Humankind
Refreshes the 4X genre.
Humankind strips away the victory conditions of other 4X games and replaces them with a single metric: fame. While this isn’t wholly unique
– it functions on a similar level to Civilization’s score victories – it brings the ‘backup victory’ front and center. No longer totting up the interesting things you did as a sort of tie-breaker, the interesting things you do are the point. Charting a new continent? Fame. First to discover writing? Fame. Absolute best at farming? Fame.
You start the game off in the
Neolithic era, without any kind of culture yet. Your culture defines who you are in any given era – from Ancient Egyptian builders to British expansionists – but that can’t develop in a vacuum, so your first job is to get the lay of the land. As you explore, hunt, and fight other settlers, you accumulate the influence needed to settle your first outposts, which will eventually become your sprawling cities. Hitting certain milestones garners you era stars (which in turn earn fame), and it only takes one before you can pick your first culture and move on to the Ancient Era – or lurk in the Neolithic Era to keep picking up stars, and fame.

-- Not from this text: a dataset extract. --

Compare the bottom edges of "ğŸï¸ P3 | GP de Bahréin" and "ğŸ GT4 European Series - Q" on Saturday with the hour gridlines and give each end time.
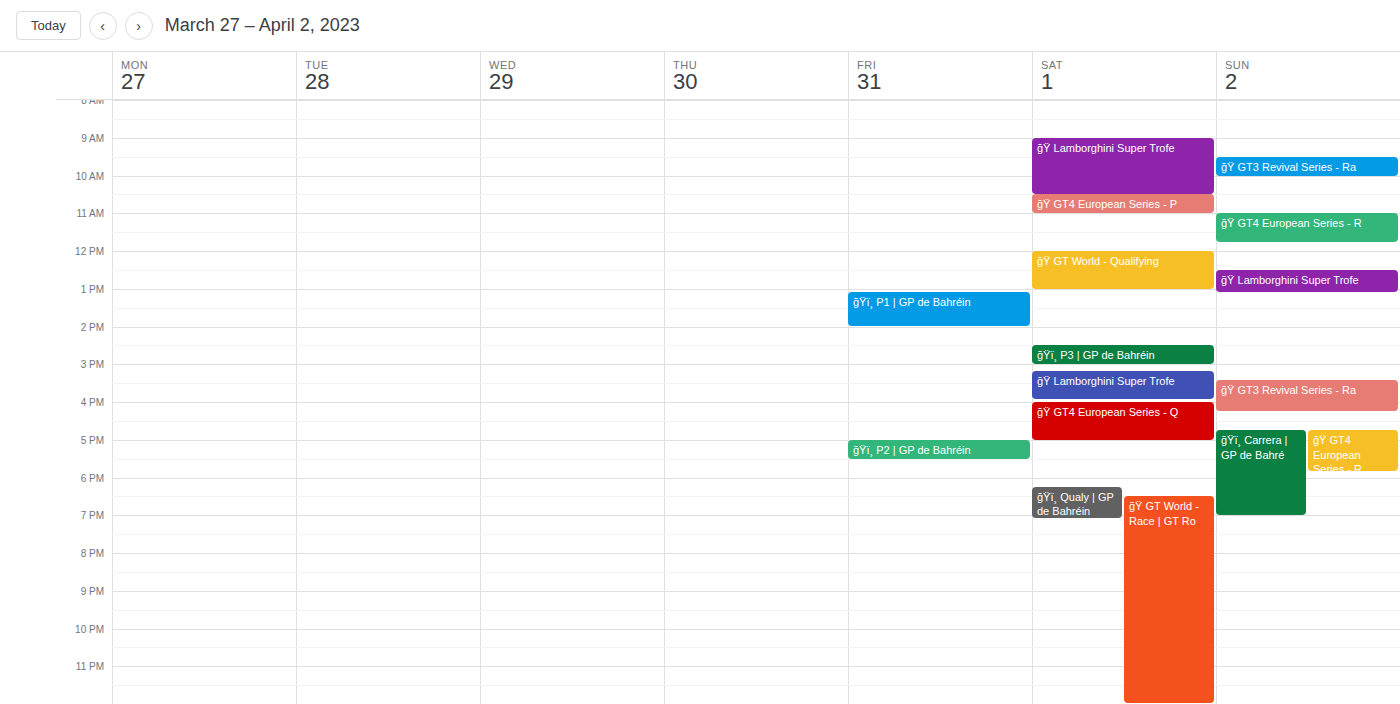
"ğŸï¸ P3 | GP de Bahréin": 3:00 PM, exactly on the 3 PM line. "ğŸ GT4 European Series - Q": 5:00 PM, exactly on the 5 PM line.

Each culture has a key strength. So for the Ancient Olmecs, who I first played as, their strength was aesthete
– with an emphasis on diplomacy and influence. That strength came with a skill I could use to bring a territory of mine back under my sphere of influence by pushing works of art, potentially flipping nearby territories too. It felt so sneaky the first time I realised what had happened, but when you get another empire’s territory fully under your sphere of influence, it pings a grievance on your behalf, so you can say: “hey, I think those look like my people, not yours – guess we should we renegotiate those borders, huh?”
Embracing player motivations from start to finish, Humankind refreshes the 4X genre – even with a couple of technical kinks.